I can confirm that all tests are green with cryptography 3.1.0. As soon as I install cryptography 3.1.1 in a clean venv, I get multiple test failures from code we basically haven't touched in years.

Looking through the changelog of cryptography, I don't see anything that jumps out - it only lists a version bump to OpenSSL 1.1.1h (from 1.1.1g)

The errors or exception we are seeing with newer versions are:

  • OpenSSL.SSL.Error: [('SSL routines', 'tls_process_server_certificate', 'certificate verify failed')]
  • Certificate verification error for example.mitmproxy.org: self signed certificate (errno: 18, depth: 0)

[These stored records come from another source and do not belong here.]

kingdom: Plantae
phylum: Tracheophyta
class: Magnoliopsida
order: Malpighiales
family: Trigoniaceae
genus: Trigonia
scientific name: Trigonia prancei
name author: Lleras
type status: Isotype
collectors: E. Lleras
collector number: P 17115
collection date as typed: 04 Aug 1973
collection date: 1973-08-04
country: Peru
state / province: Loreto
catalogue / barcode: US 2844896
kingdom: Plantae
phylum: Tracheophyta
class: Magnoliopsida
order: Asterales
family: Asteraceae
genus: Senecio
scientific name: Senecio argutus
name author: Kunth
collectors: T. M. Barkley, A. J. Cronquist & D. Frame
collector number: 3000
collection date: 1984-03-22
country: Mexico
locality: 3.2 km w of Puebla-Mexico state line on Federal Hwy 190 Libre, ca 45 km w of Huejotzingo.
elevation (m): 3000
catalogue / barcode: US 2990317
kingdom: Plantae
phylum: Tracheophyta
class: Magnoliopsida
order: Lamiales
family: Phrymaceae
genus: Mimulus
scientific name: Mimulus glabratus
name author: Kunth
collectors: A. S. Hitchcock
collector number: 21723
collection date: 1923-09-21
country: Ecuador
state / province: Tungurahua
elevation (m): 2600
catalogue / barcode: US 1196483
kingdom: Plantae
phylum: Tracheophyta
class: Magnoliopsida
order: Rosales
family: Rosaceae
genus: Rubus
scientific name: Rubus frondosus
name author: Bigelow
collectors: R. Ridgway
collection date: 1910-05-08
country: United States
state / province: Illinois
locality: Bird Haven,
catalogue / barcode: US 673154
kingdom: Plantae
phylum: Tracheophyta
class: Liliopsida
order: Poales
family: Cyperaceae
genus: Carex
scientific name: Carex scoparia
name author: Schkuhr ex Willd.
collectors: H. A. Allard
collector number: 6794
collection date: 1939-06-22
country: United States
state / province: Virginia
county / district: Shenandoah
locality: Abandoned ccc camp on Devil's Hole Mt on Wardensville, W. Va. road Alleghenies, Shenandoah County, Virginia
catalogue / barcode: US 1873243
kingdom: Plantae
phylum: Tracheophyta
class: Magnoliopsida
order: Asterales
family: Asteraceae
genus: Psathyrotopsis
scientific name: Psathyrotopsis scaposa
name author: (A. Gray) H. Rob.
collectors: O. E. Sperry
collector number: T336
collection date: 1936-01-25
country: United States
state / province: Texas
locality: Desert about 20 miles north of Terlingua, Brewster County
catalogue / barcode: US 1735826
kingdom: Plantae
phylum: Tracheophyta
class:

Here a failing test run a few days after the cryptography 3.1.1 release (picked up through our semver selector): https://github.com/mitmproxy/mitmproxy/runs/1177356771?check_suite_focus=true

And a green test run with the older cryptography 3.1.0 from early September:
https://github.com/mitmproxy/mitmproxy/runs/1086372460?check_suite_focus=true

This happens on Ubuntu, macOS, and Windows.
This happens with Python 3.6, 3.7, 3.8, and also the new 3.9.
certifi==2020.6.20
cffi==1.14.3
idna==2.10
pyOpenSSL==19.1.0
pip 20.2.4

This problem still happens with cryptography 3.2.0 and the latest 3.2.1.

The easiest way to reproduce for now is taking the mitmproxy test suite and running one of the failing tests directly:

git clone https://github.com/mitmproxy/mitmproxy.git
cd mitmproxy
tox -r -e py39 -- test/mitmproxy/net/test_tcp.py::TestSSLUpstreamCertVerificationWBadHostname::test_mode_none_should_pass_without_sni
tox -r -e py39 -- test/mitmproxy/net/test_tcp.py::TestSSLUpstreamCertVerificationWValidCertChain::test_mode_strict_w_pemfile_should_pass

which will fail with two different looking errors on cryptography>=3.1.1 , and succeed with cryptography==3.1.0, configured in the our setup.py.

If needed I can try and break down the test to a minimal viable failing test code.

I'm not too familiar with the dependency chain behind cryptography/pyca/pyopenssl/openssl - but this problem might very well be in OpenSSL itself (would be surprising though if nobody else has caught it yet?)